Mercedes K-55:Studie vom anderen Stern

Mercedes K-55

Kein Scherz: Mit dem K-55 wollte Béla Barényi Mitte der Fünfzigerjahre Funktionalität und Sicherheit von Kleinwagen revolutionieren. Über den Prototyp kam die Studie nie hinaus.

(Foto: Daimler AG)

Wahnsinn oder sinnvolle Vision? Vor 60 Jahren baute Mercedes das "Alltagsauto von morgen". Leider nur als Prototyp - weil dem Daimler-Vorstand Design wichtiger war als Sicherheit.

Von Christof Vieweg

Er gilt als einer der größten Vordenker der Pkw-Sicherheit: Béla Barényi erfand unter anderem das Sicherheitslenkrad (1947), die Knautschzone (1953), den versenkten Scheibenwischer (1953) und die zweigeteilte Sicherheitslenksäule (1963). Insgesamt meldete das Technikgenie aus Hirtenberg bei Wien über 2500 Patente an. Doch die Entwicklung eines kompletten Autos blieb ihm verwehrt.
::::::::
▶ [DEINE AUFGABEN]
1. Fass den Absatz im Lesetext, der mit „Er gilt als einer der größten Vordenker“ anfängt, als kurze Liste zusammen und behalte die wichtigsten Fakten.
2. Schreib aus dem Lesetext das Stück von „Von Christof Vieweg“ bis „Autos blieb ihm verwehrt.“ wortgetreu ab.
Stütz dich dabei nur auf den Lesetext.

(Auszug aus den Daten)
::::::::
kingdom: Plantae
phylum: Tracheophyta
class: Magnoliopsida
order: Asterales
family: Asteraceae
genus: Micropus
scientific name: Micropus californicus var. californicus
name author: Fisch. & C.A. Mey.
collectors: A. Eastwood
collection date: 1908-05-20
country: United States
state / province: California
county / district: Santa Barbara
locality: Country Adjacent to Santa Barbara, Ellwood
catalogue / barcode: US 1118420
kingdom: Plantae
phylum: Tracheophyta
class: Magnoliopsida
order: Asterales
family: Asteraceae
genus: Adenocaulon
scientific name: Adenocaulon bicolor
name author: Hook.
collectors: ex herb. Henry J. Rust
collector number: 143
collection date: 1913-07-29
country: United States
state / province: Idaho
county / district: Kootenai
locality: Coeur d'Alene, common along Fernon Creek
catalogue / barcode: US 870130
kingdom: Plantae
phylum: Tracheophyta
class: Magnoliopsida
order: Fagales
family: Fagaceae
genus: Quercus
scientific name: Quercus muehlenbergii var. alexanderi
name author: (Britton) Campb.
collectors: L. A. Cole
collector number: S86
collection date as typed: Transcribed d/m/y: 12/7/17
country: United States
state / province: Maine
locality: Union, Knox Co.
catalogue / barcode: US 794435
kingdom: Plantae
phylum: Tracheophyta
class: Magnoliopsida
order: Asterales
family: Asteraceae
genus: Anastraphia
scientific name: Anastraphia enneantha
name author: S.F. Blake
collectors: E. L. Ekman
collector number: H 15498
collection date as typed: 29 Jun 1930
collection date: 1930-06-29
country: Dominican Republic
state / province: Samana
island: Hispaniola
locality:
::::::::
▶ [ANTWORTEN JE AUFGABE]
1.
- Béla Barényi gilt als einer der größten Vordenker der Pkw-Sicherheit.
- Zu seinen Erfindungen gehören das Sicherheitslenkrad (1947), die Knautschzone (1953), der versenkte Scheibenwischer (1953) und die zweigeteilte Sicherheitslenksäule (1963).
- Er kam aus Hirtenberg bei Wien und meldete über 2500 Patente an.
- Ein komplettes Auto durfte er nie entwickeln.

2.
Von Christof Vieweg

Er gilt als einer der größten Vordenker der Pkw-Sicherheit: Béla Barényi erfand unter anderem das Sicherheitslenkrad (1947), die Knautschzone (1953), den versenkten Scheibenwischer (1953) und die zweigeteilte Sicherheitslenksäule (1963). Insgesamt meldete das Technikgenie aus Hirtenberg bei Wien über 2500 Patente an. Doch die Entwicklung eines kompletten Autos blieb ihm verwehrt.